Характер его был подстать внешности, добрый отзывчивый. По словам Н. Черняева, о гимназических годах он всегда вспоминал тепло, с юмором, хорошо отзывался об учителях, особенной его привязанностью пользовался словесник А.Г.Парфенов. Ученические сочинения Говорухо-Отрока всегда отличались глубиной мысли и прекрасным стилем изложения.

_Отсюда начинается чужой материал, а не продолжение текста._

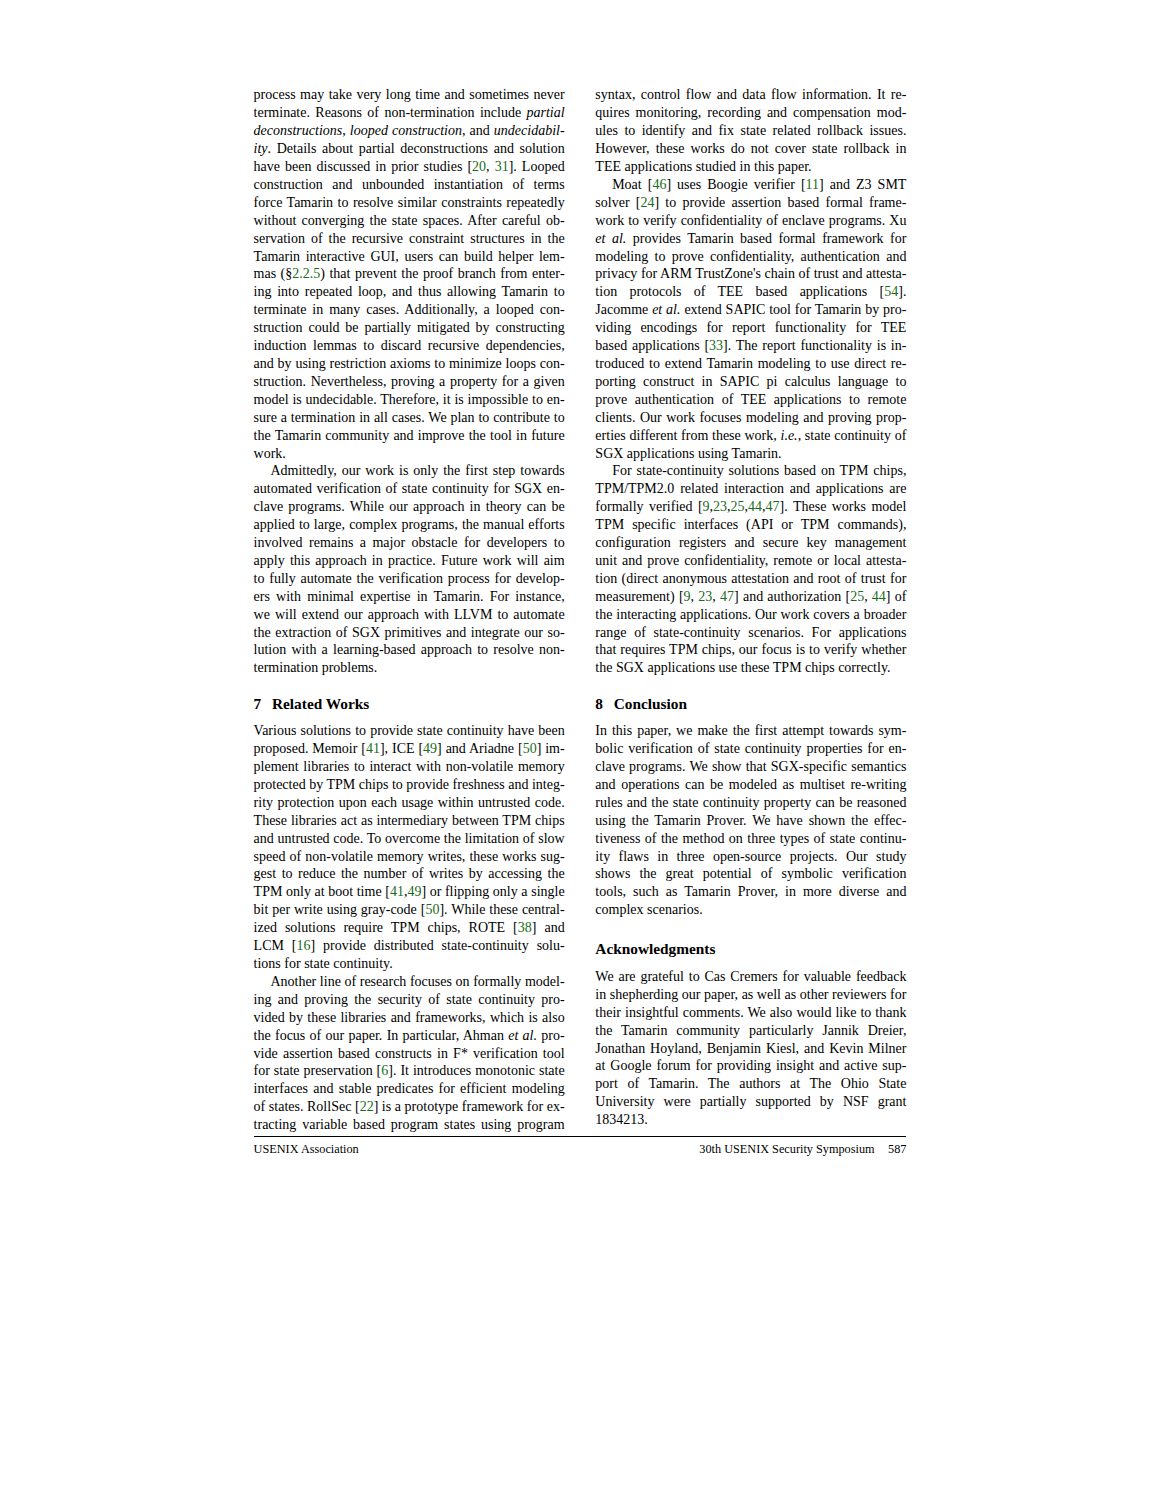process may take very long time and sometimes never terminate. Reasons of non-termination include partial deconstructions, looped construction, and undecidability. Details about partial deconstructions and solution have been discussed in prior studies [20, 31]. Looped construction and unbounded instantiation of terms force Tamarin to resolve similar constraints repeatedly without converging the state spaces. After careful observation of the recursive constraint structures in the Tamarin interactive GUI, users can build helper lemmas (§2.2.5) that prevent the proof branch from entering into repeated loop, and thus allowing Tamarin to terminate in many cases. Additionally, a looped construction could be partially mitigated by constructing induction lemmas to discard recursive dependencies, and by using restriction axioms to minimize loops construction. Nevertheless, proving a property for a given model is undecidable. Therefore, it is impossible to ensure a termination in all cases. We plan to contribute to the Tamarin community and improve the tool in future work.
Admittedly, our work is only the first step towards automated verification of state continuity for SGX enclave programs. While our approach in theory can be applied to large, complex programs, the manual efforts involved remains a major obstacle for developers to apply this approach in practice. Future work will aim to fully automate the verification process for developers with minimal expertise in Tamarin. For instance, we will extend our approach with LLVM to automate the extraction of SGX primitives and integrate our solution with a learning-based approach to resolve non-termination problems.
7 Related Works
Various solutions to provide state continuity have been proposed. Memoir [41], ICE [49] and Ariadne [50] implement libraries to interact with non-volatile memory protected by TPM chips to provide freshness and integrity protection upon each usage within untrusted code. These libraries act as intermediary between TPM chips and untrusted code. To overcome the limitation of slow speed of non-volatile memory writes, these works suggest to reduce the number of writes by accessing the TPM only at boot time [41,49] or flipping only a single bit per write using gray-code [50]. While these centralized solutions require TPM chips, ROTE [38] and LCM [16] provide distributed state-continuity solutions for state continuity.
Another line of research focuses on formally modeling and proving the security of state continuity provided by these libraries and frameworks, which is also the focus of our paper. In particular, Ahman et al. provide assertion based constructs in F* verification tool for state preservation [6]. It introduces monotonic state interfaces and stable predicates for efficient modeling of states. RollSec [22] is a prototype framework for extracting variable based program states using program syntax, control flow and data flow information. It requires monitoring, recording and compensation modules to identify and fix state related rollback issues. However, these works do not cover state rollback in TEE applications studied in this paper.
Moat [46] uses Boogie verifier [11] and Z3 SMT solver [24] to provide assertion based formal framework to verify confidentiality of enclave programs. Xu et al. provides Tamarin based formal framework for modeling to prove confidentiality, authentication and privacy for ARM TrustZone's chain of trust and attestation protocols of TEE based applications [54]. Jacomme et al. extend SAPIC tool for Tamarin by providing encodings for report functionality for TEE based applications [33]. The report functionality is introduced to extend Tamarin modeling to use direct reporting construct in SAPIC pi calculus language to prove authentication of TEE applications to remote clients. Our work focuses modeling and proving properties different from these work, i.e., state continuity of SGX applications using Tamarin.
For state-continuity solutions based on TPM chips, TPM/TPM2.0 related interaction and applications are formally verified [9,23,25,44,47]. These works model TPM specific interfaces (API or TPM commands), configuration registers and secure key management unit and prove confidentiality, remote or local attestation (direct anonymous attestation and root of trust for measurement) [9, 23, 47] and authorization [25, 44] of the interacting applications. Our work covers a broader range of state-continuity scenarios. For applications that requires TPM chips, our focus is to verify whether the SGX applications use these TPM chips correctly.
8 Conclusion
In this paper, we make the first attempt towards symbolic verification of state continuity properties for enclave programs. We show that SGX-specific semantics and operations can be modeled as multiset re-writing rules and the state continuity property can be reasoned using the Tamarin Prover. We have shown the effectiveness of the method on three types of state continuity flaws in three open-source projects. Our study shows the great potential of symbolic verification tools, such as Tamarin Prover, in more diverse and complex scenarios.
Acknowledgments
We are grateful to Cas Cremers for valuable feedback in shepherding our paper, as well as other reviewers for their insightful comments. We also would like to thank the Tamarin community particularly Jannik Dreier, Jonathan Hoyland, Benjamin Kiesl, and Kevin Milner at Google forum for providing insight and active support of Tamarin. The authors at The Ohio State University were partially supported by NSF grant 1834213.
USENIX Association
30th USENIX Security Symposium587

Н.И.Черняев говорит о том, что до поступления в гимназию Юрий получил довольно приличное домашнее образование и воспитание. Он владел французским языком, играл на фортепиано, его мать потом давала уроки музыки в Харькове, много читал, кумирами его были Пушкин и Шекспир.

В 60-е годы гимназисты 2-й гимназии Харькова, как впрочем и других учебных заведений, испытали большое влияние со стороны революционных демократов — Чернышевского, Добролюбова и Писарева. Не остался в стороне и порывистый, впечатлительный Говорухо-Отрок, хотя среди гимназических «радикалов» он слыл «эстетом» за свою любовь к классике. Кроме чтения, Юрий Николаевич увлекался театром, и эта страсть осталась у него навсегда. В зрелые годы он считался лучшим театральным критиком, выступавшим на страницах московских изданий.

И все же Говорухо-Отрок, как убежденный «шестидесятник», поступил на физико-математический, а не на филологический факультет, что было особенно престижно после статей Д.И.Писарева, в которых он громил словесность, называя ее «схоластической наукой».

Занятия на физико-математическом факультете вскоре перестали интересовать Юрия Николаевича. Вместо того чтобы проводить время в лабораториях, он проводил его в библиотеке университета, читая самые популярные в то время журналы, отдавая предпочтение демократическим «Отечественным запискам», в которых печатались в то время особенно почитавшиеся им М.Е.Салтыков-Щедрин и Г. И.Успенский. Обратил внимание он и на литературно-критическую деятельность Н.К.Михайловского, набиравшего силу как один из идеологов народничества.

Из зарубежных писателей в студенческие годы Говорухо-Отрок ценил и любил Диккенса, Теккерея, особенно Шекспира, который остался его кумиром на всю жизнь.

Вскоре Юрий Николаевич оставляет неполюбившийся факультет и решает стать романистом или драматургом. Конечно, это было наивное желание юноши, но тяга к литературному делу уже прочно закрепилась в его сознании. Судьба предоставила ему возможность попробовать свои силы если не в драматургии, то в театральном деле, что впоследствии ему пригодилось.

Юрий Николаевич сближается со своим родственником, профессиональным актером Стружкиным, и с его труппой побывал в городах юга России, играя разные роли, в том числе и непростую роль Хлестакова, но золотой мечтой его было сыграть Гамлета.

По окончании сезона Юрий Николаевич возвращается в Харьков и вскоре в свои восемнадцать лет женится на шестнадцатилетней Софье Федоровне Поповой, изящной красавице, доброй, сдержанной и молчаливой — прямой противоположности своему живому темпераментному мужу. Все, кто в это время знал их, отмечают, что главной целью молодой семьи было делать людям добро, приносить пользу бедным и обездоленным.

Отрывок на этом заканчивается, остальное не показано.